Tuesday, July 19

The space between the words

This is so fascinating. I didnt know what was the background to the spaces between words till I read this post. I quote from the wiki entry:

Scriptio continua ("Continuous script" in Latin; also scriptura continua) is a style of writing without spaces or other marks between words or sentences. In the West, the oldest Greek and Latin inscriptions use word dividers, but these are rare in the later periods when scriptio continua becomes the norm (in Classical Greek and late Classical Latin). [1][2] By around 1000 AD, alphabetical texts in Europe are written with spaces between words. Scriptio continua is still in use in Thai, other Southeast Asian abugidas, and in languages that use Chinese characters (Chinese and Japanese) though with sentence breaks. Modern Chinese differs from ancient scriptio continua in that it does at least use punctuation, although this was borrowed from the West only about a century ago. Before this, the only forms of punctuation found in Chinese writings were punctuations to denote quotes, proper nouns, and emphasis.
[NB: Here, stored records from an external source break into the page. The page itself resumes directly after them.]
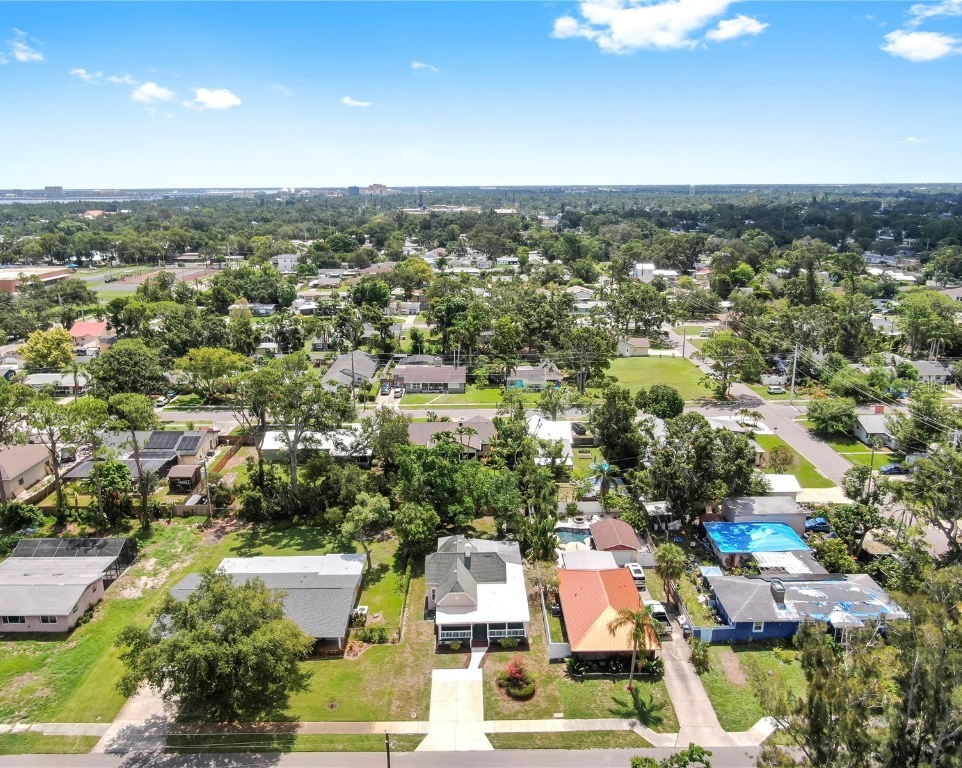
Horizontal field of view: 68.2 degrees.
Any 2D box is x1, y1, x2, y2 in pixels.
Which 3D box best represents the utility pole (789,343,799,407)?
[{"bbox_3d":[72.206,-2.601,163.318,0.500,14.100,0.500,-1,16,-1],"label":"utility pole"}]

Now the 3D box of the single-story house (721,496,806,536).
[{"bbox_3d":[41.187,19.328,103.974,10.200,3.300,6.300,0,16,0],"label":"single-story house"}]

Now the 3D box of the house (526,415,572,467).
[{"bbox_3d":[13.077,11.008,133.934,8.800,4.500,24.000,-1,16,-1],"label":"house"}]

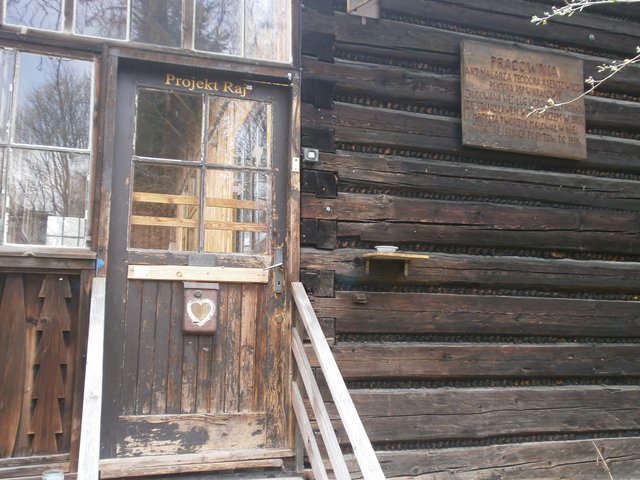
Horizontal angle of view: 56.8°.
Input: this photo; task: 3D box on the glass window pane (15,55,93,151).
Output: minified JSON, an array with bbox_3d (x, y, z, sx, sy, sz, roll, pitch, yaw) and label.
[{"bbox_3d":[-1.288,-0.676,2.874,0.341,0.452,0.020,3,-8,-17],"label":"glass window pane"}]

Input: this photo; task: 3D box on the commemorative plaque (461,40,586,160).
[{"bbox_3d":[1.268,-0.853,3.670,0.876,0.650,0.040,3,-8,-17],"label":"commemorative plaque"}]

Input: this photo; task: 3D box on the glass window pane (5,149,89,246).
[{"bbox_3d":[-1.288,-0.202,2.813,0.356,0.454,0.020,3,-8,-17],"label":"glass window pane"}]

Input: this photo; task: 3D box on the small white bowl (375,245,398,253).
[{"bbox_3d":[0.362,0.056,3.207,0.128,0.037,0.128,1,-8,0],"label":"small white bowl"}]

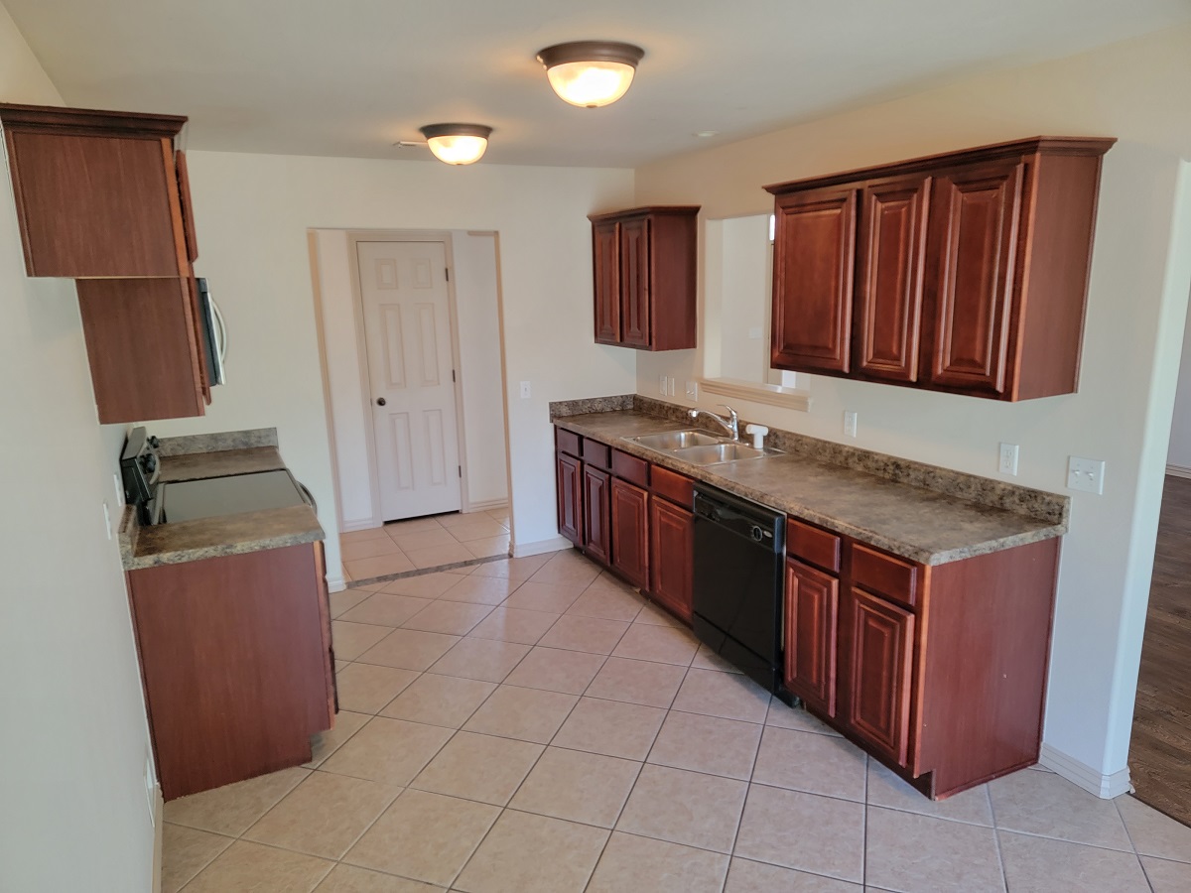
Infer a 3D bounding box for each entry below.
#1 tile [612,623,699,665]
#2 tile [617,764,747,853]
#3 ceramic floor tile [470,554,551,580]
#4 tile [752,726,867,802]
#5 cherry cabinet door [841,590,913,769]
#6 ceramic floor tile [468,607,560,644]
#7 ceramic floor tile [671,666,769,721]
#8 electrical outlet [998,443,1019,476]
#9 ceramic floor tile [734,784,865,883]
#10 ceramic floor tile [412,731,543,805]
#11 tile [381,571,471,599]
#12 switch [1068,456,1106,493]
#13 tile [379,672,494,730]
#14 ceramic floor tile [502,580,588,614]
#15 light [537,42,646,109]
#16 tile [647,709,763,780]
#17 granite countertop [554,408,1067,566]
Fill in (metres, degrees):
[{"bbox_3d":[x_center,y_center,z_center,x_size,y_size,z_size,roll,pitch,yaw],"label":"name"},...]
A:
[{"bbox_3d":[0.320,0.991,4.125,0.392,0.010,0.392,3,13,19],"label":"tile"},{"bbox_3d":[0.310,1.253,2.871,0.392,0.010,0.392,3,13,19],"label":"tile"},{"bbox_3d":[-0.537,0.767,5.237,0.395,0.010,0.395,3,13,19],"label":"ceramic floor tile"},{"bbox_3d":[0.818,1.194,3.120,0.394,0.010,0.394,3,13,19],"label":"tile"},{"bbox_3d":[0.982,0.785,2.868,0.020,0.540,0.274,-7,14,-26],"label":"cherry cabinet door"},{"bbox_3d":[-0.421,0.948,4.352,0.392,0.010,0.392,3,13,19],"label":"ceramic floor tile"},{"bbox_3d":[0.568,1.092,3.627,0.392,0.010,0.392,3,13,19],"label":"ceramic floor tile"},{"bbox_3d":[1.516,0.048,3.032,0.008,0.116,0.072,-7,14,-25],"label":"electrical outlet"},{"bbox_3d":[0.688,1.278,2.752,0.394,0.010,0.394,3,13,19],"label":"ceramic floor tile"},{"bbox_3d":[-0.440,1.222,3.139,0.395,0.010,0.395,3,13,19],"label":"ceramic floor tile"},{"bbox_3d":[-1.042,0.835,4.994,0.394,0.010,0.394,3,13,19],"label":"tile"},{"bbox_3d":[1.624,0.096,2.744,0.015,0.114,0.118,-7,14,-25],"label":"switch"},{"bbox_3d":[-0.683,1.121,3.642,0.394,0.010,0.394,3,13,19],"label":"tile"},{"bbox_3d":[-0.296,0.871,4.736,0.394,0.010,0.394,3,13,19],"label":"ceramic floor tile"},{"bbox_3d":[-0.011,-1.071,2.421,0.317,0.143,0.317,-2,12,0],"label":"light"},{"bbox_3d":[0.442,1.177,3.260,0.392,0.010,0.392,3,13,19],"label":"tile"},{"bbox_3d":[0.693,0.055,4.148,0.648,0.040,3.101,-7,14,-25],"label":"granite countertop"}]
Before the advent of the codex (book), Latin and Greek script was written on scrolls. Reading continuous script on a scroll was more akin to reading a musical score than reading text. The reader would typically already have memorized the text through an instructor, had memorized where the breaks were, and the reader almost always read aloud, usually to an audience in a kind of reading performance, using the text as a cue sheet. Organizing the text to make it more rapidly ingested (through punctuation) was not needed and eventually the current system of rapid silent reading for information replaced the older slower performance declaimed aloud for dramatic effect

I was recently in Salisbury and saw the copy of the Magna Carta at the Salisbury Cathedral. Here’s what it looks like. But this has spaces between words.

But here’s an example of a much older book, the codex suprasliensis. No gaps there.

Nor in here, the Codex Alexandrinus

Mind you, the Dead Sea Scrolls were ok with spaces.

Got to be language specific. Here’s an old old Sanskrit MS dating back to the 11thc.

no spaces there either. Fascinating stuff.